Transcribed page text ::
[Start of section]
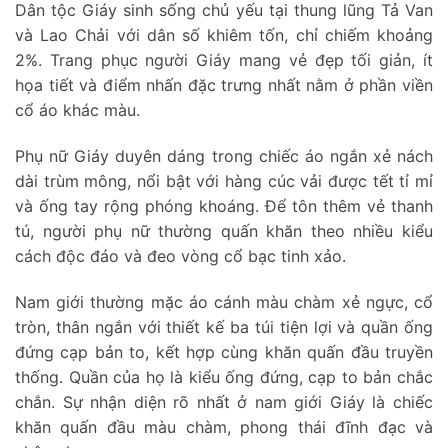
Dân tộc Giáy sinh sống chủ yếu tại thung lũng Tả Van
và Lao Chải với dân số khiêm tốn, chỉ chiếm khoảng
2%. Trang phục người Giáy mang vẻ đẹp tối giản, ít
họa tiết và điểm nhấn đặc trưng nhất nằm ở phần viền
cổ áo khác màu.
Phụ nữ Giáy duyên dáng trong chiếc áo ngắn xẻ nách
dài trùm mông, nổi bật với hàng cúc vải được tết tỉ mỉ
và ống tay rộng phóng khoáng. Để tôn thêm vẻ thanh
tú, người phụ nữ thường quấn khăn theo nhiều kiểu
cách độc đáo và đeo vòng cổ bạc tinh xảo.
Nam giới thường mặc áo cánh màu chàm xẻ ngực, cổ
tròn, thân ngắn với thiết kế ba túi tiện lợi và quần ống
đứng cạp bản to, kết hợp cùng khăn quấn đầu truyền
thống. Quần của họ là kiểu ống đứng, cạp to bản chắc
chắn. Sự nhận diện rõ nhất ở nam giới Giáy là chiếc
khăn quấn đầu màu chàm, phong thái đĩnh đạc và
[End of section]
WHAT THE TASK REQUIRES :: Print every line of text in the listing above word for word, leaving out the pictures.

EXERCISE OUTPUT ::
Dân tộc Giáy sinh sống chủ yếu tại thung lũng Tả Van
và Lao Chải với dân số khiêm tốn, chỉ chiếm khoảng
2%. Trang phục người Giáy mang vẻ đẹp tối giản, ít
họa tiết và điểm nhấn đặc trưng nhất nằm ở phần viền
cổ áo khác màu.
Phụ nữ Giáy duyên dáng trong chiếc áo ngắn xẻ nách
dài trùm mông, nổi bật với hàng cúc vải được tết tỉ mỉ
và ống tay rộng phóng khoáng. Để tôn thêm vẻ thanh
tú, người phụ nữ thường quấn khăn theo nhiều kiểu
cách độc đáo và đeo vòng cổ bạc tinh xảo.
Nam giới thường mặc áo cánh màu chàm xẻ ngực, cổ
tròn, thân ngắn với thiết kế ba túi tiện lợi và quần ống
đứng cạp bản to, kết hợp cùng khăn quấn đầu truyền
thống. Quần của họ là kiểu ống đứng, cạp to bản chắc
chắn. Sự nhận diện rõ nhất ở nam giới Giáy là chiếc
khăn quấn đầu màu chàm, phong thái đĩnh đạc và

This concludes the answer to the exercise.